Pharmacological Considerations: Proceed with Extreme Caution
Avoid benzodiazepines entirely in PAWS patients due to respiratory depression risk, abuse potential, memory impairment, and paradoxical disinhibition. 1
Safer Pharmacological Options (When CBT-I Insufficient)
First Choice: Melatonin 1:
- Standard or extended-release formulations
- No abuse potential
- Minimal side effects
- Particularly useful for sleep initiation
Second Choice: Low-Dose Sedating Antidepressants 1:
- Trazodone: 25-100 mg at bedtime; minimal anticholinergic activity; most commonly used second-line agent (57% of clinicians) 1
- Mirtazapine: 7.5-15 mg at bedtime; warning—associated with weight gain 1
- Doxepin: Low doses (3-6 mg); more anticholinergic effects than trazodone 1
Note: These doses are subtherapeutic for depression treatment; if comorbid major depression exists, full antidepressant dosing is required with separate insomnia management 1
Third Choice: Non-Benzodiazepine Hypnotics (Use Sparingly) 1, 6:
- Zolpidem: 5-10 mg (5 mg in elderly); short-acting for sleep-onset insomnia; Schedule IV controlled substance with abuse potential 1, 6
- Eszopiclone: 2-3 mg (1 mg in elderly); intermediate-acting for sleep maintenance; no short-term usage restriction but still Schedule IV 1
Critical caveat: These remain controlled substances with dependence risk. Reserve for refractory cases after CBT-I failure and only with close monitoring 1, 6.
Avoid Entirely 1:
- Benzodiazepines (lorazepam, alprazolam, clonazepam)

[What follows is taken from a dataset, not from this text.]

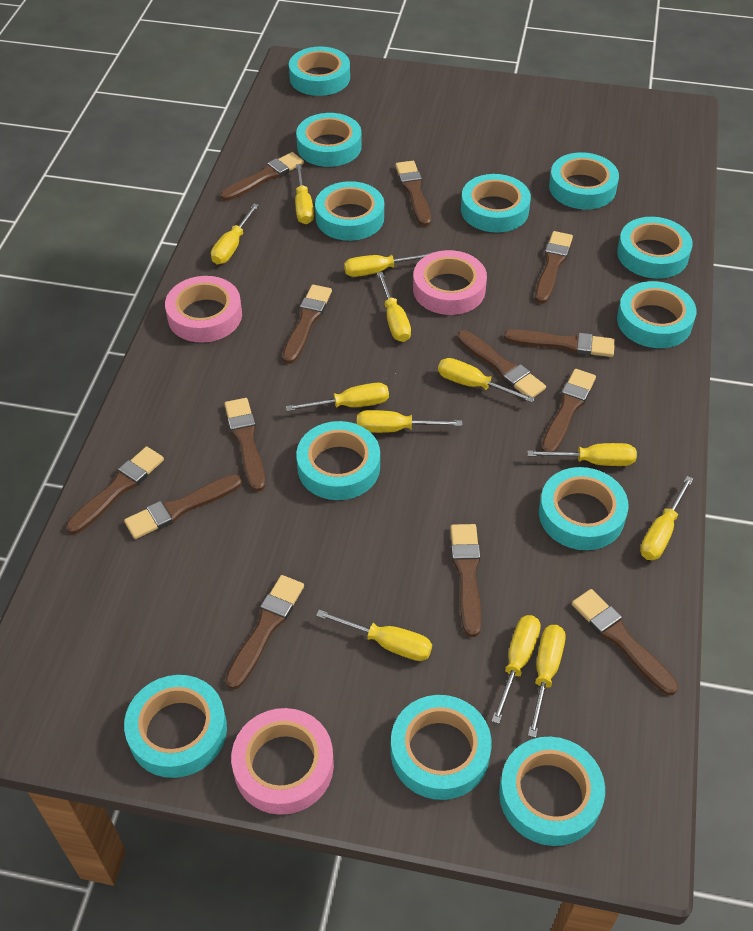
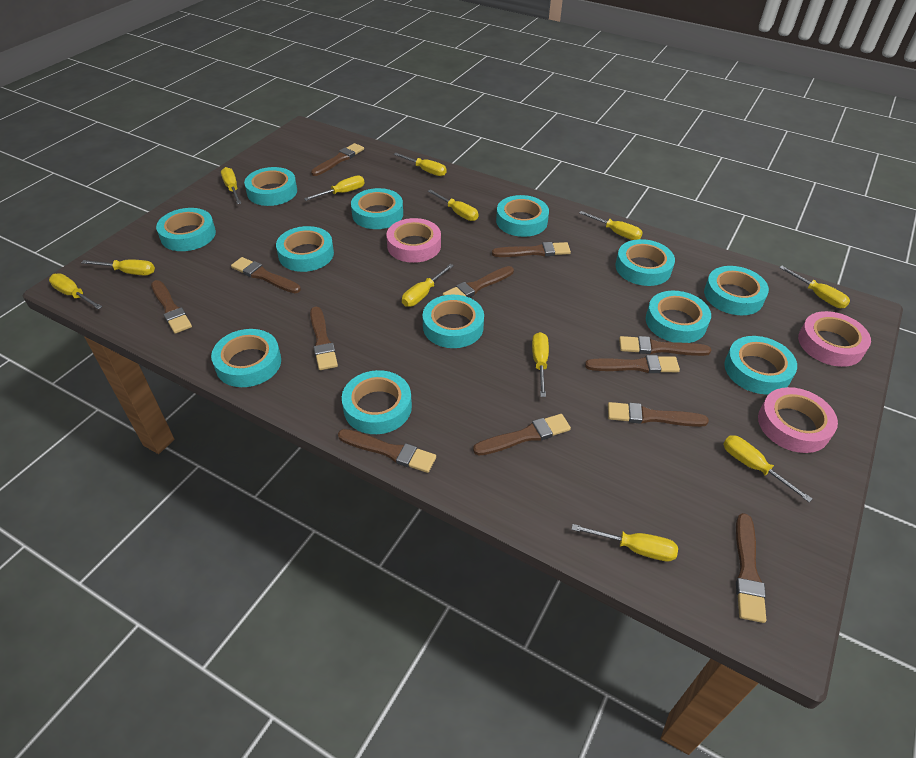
brown brush: 13 -> 12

- Quetiapine and other antipsychotics (metabolic syndrome risk; not indicated for insomnia alone)
Treatment Algorithm for PAWS Insomnia
- Week 1-2: Comprehensive sleep assessment with sleep logs; rule out sleep apnea, restless legs syndrome, periodic limb movements 1, 3
- Week 3-10: Implement full multicomponent CBT-I (sleep restriction, stimulus control, cognitive therapy, sleep hygiene) 1, 4
- Week 11+: If insomnia persists despite adherent CBT-I:
Critical Pitfalls to Avoid
Do not assume insomnia will resolve with sobriety alone—this is a dangerous misconception; insomnia during detoxification often worsens and requires independent treatment to prevent relapse 7. Insomnia severity during early abstinence directly predicts treatment dropout 5.
Do not prescribe benzodiazepines or Z-drugs as first-line therapy in patients with substance use history, despite their efficacy in general populations 1. The relapse risk outweighs sleep benefits.

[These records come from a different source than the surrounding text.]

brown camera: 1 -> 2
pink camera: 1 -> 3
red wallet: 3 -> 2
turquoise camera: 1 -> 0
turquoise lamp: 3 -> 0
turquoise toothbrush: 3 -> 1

Do not overlook comorbid depression—if neurovegetative symptoms (insomnia, fatigue, appetite changes, psychomotor changes) cluster with depressed mood and anhedonia for ≥2 weeks, treat the underlying major depressive disorder with full-dose antidepressants, not just sleep aids 8.
Reassess throughout recovery phases—insomnia presentation changes from acute withdrawal through PAWS; what works in early recovery may need adjustment months later 2, 9.